An Irishman, a Samoan and a Korean walk into a church: three encounters and New Zealand’s struggle for its national identity
Introduction Paul Spoonley and Richard Bedford note that ‘New Zealand has a tradition of significantly transforming itself at particular historical moments’, including through recent changes to the project of building a modern, democratic and liberal society. Immigration, they add, has always been a key contributor to this change. They go on to identify three simultaneous and significant changes that occurred in the period from the 1960s to the 1980s. First, Māori were given more consideration as tangata whenua (the indigenous population; literally, ‘the people of the land’); second, Pacific peoples engaged in large-scale post-war labour immigration; and third, the ‘white’ New Zealand immigration policy was abandoned for a skillsbased, and therefore more culturally diverse, policy in the mid-1980s. 1
This chapter builds on the notion that immigration is a major contributor to New Zealand’s nation-building project, in particular through the resistance and adaptation of three migrant groups (the Irish, Samoans and Koreans) in relationship to the church, a social institution that over time went from being influential and formative to being diminished but more diverse.

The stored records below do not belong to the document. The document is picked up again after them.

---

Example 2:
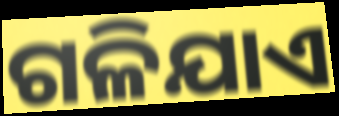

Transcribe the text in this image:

ଗଳିଯାଏ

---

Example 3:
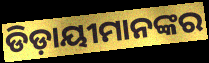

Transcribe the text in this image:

ଡିଡ଼ାୟୀମାନଙ୍କର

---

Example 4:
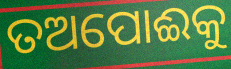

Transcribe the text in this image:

ତଅପୋଈକୁ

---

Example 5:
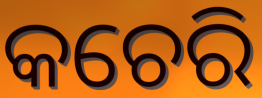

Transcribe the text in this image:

କଚେରି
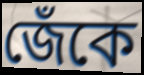
জেঁকে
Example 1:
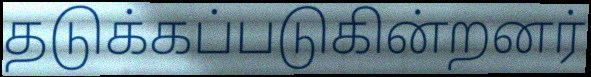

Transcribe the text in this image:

தடுக்கப்படுகின்றனர்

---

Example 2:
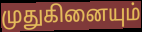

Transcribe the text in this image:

முதுகினையும்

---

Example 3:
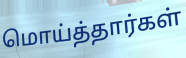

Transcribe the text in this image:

மொய்த்தார்கள்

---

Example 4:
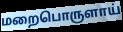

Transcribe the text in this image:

மறைபொருளாய்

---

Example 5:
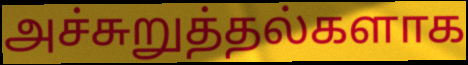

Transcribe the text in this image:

அச்சுறுத்தல்களாக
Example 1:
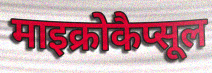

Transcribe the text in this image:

माइक्रोकैप्सूल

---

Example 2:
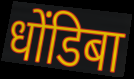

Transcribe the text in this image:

धोंडिबा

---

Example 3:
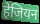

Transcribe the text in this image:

हेजियन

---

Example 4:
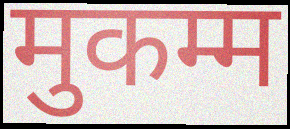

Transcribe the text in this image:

मुकम्म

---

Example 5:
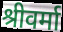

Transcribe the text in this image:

श्रीवर्मा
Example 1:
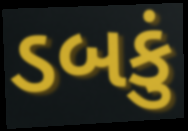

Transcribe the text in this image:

ડબકું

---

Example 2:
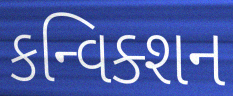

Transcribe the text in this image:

કન્વિક્શન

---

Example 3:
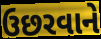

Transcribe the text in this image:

ઉછરવાને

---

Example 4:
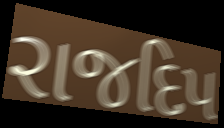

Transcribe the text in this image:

રાજદિપ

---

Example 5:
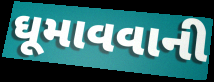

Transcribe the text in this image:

ઘૂમાવવાની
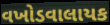
વખોડવાલાયક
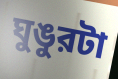
ঘুঙুরটা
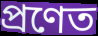
প্ৰণেত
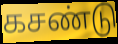
கசண்டு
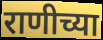
राणीच्या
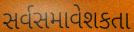
સર્વસમાવેશકતા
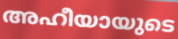
അഹീയായുടെ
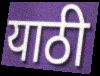
याठी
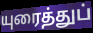
யுரைத்துப்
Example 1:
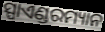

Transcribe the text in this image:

ସ୍ପାଏଣ୍ଡରମ୍ୟାନ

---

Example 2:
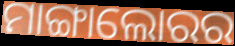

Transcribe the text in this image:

ମାଙ୍ଗାଲୋରର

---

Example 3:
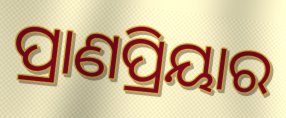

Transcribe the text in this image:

ପ୍ରାଣପ୍ରିୟାର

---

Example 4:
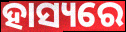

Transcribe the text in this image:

ହାସ୍ୟରେ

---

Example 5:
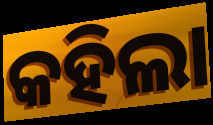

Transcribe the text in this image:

କହିଲା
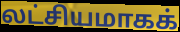
லட்சியமாகக்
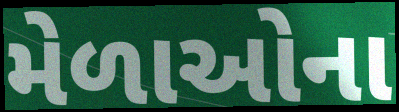
મેળાઓના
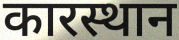
कारस्थान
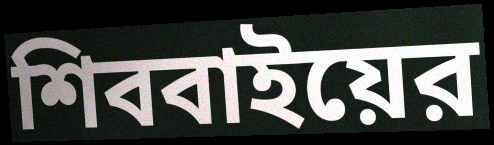
শিববাইয়ের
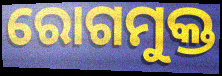
ରୋଗମୁକ୍ତ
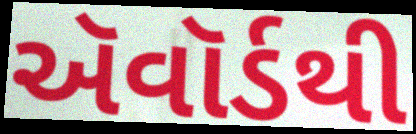
ઍવૉર્ડથી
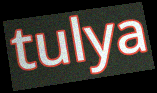
tulya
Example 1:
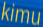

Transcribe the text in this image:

kimu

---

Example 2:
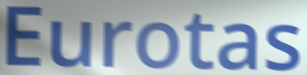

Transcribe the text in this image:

Eurotas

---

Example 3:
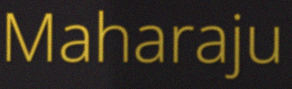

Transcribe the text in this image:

Maharaju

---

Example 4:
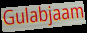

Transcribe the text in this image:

Gulabjaam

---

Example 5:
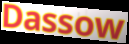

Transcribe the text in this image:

Dassow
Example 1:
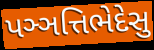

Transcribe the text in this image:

પઞ્ઞત્તિભેદેસુ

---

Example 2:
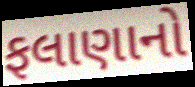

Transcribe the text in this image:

ફલાણાનો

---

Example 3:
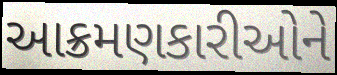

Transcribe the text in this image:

આક્રમણકારીઓને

However, to draw again on Spoonley and Bedford, we also note that ‘the nation has been narrowly defined in both who has been approved as an immigrant and therefore who can be considered an appropriate member of the country that came to be called New Zealand by its early European colonists’. 2 Even among the narrow range of immigrants that made up New Zealand until well into the twentieth century, and certainly when a greater diversity of immigrants arrived thereafter, there were strong social and political attitudes about which type of immigrant was welcome and which was not.